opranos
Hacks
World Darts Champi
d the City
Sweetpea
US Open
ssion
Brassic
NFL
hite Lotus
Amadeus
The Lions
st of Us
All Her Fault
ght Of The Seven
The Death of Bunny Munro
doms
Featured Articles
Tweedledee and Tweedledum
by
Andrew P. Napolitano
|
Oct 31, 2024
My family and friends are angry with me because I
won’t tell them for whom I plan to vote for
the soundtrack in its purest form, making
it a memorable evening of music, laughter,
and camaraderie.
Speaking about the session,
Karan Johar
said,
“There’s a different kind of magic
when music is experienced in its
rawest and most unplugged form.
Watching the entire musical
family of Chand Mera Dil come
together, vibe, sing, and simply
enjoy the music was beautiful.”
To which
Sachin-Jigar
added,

---

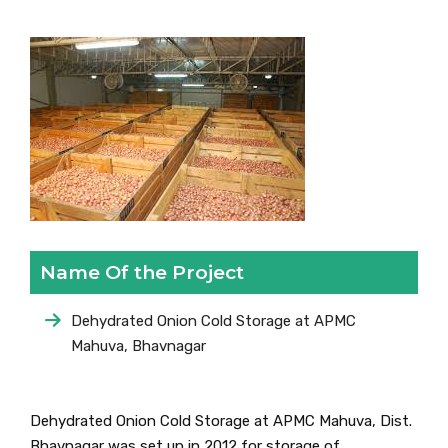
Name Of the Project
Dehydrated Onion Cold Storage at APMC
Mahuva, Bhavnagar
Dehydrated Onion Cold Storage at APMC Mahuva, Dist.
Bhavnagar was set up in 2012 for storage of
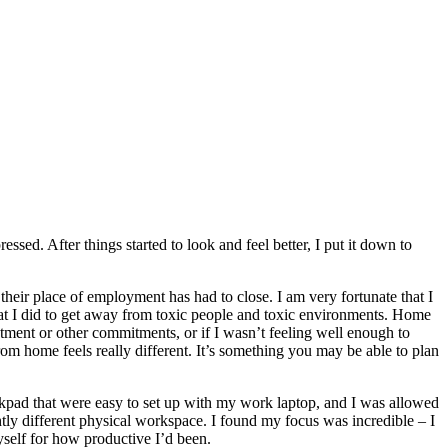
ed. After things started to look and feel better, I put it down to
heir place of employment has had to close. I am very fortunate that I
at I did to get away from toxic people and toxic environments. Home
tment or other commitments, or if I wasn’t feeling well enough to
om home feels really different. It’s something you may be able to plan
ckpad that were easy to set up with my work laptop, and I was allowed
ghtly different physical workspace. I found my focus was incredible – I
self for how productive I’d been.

Written task - Output should match, line for line, the stretch of the material above from the line holding "heir place of" through the line holding "ghtly different physical".

Answer -
heir place of employment has had to close. I am very fortunate that I
at I did to get away from toxic people and toxic environments. Home
tment or other commitments, or if I wasn’t feeling well enough to
om home feels really different. It’s something you may be able to plan
ckpad that were easy to set up with my work laptop, and I was allowed
ghtly different physical workspace. I found my focus was incredible – I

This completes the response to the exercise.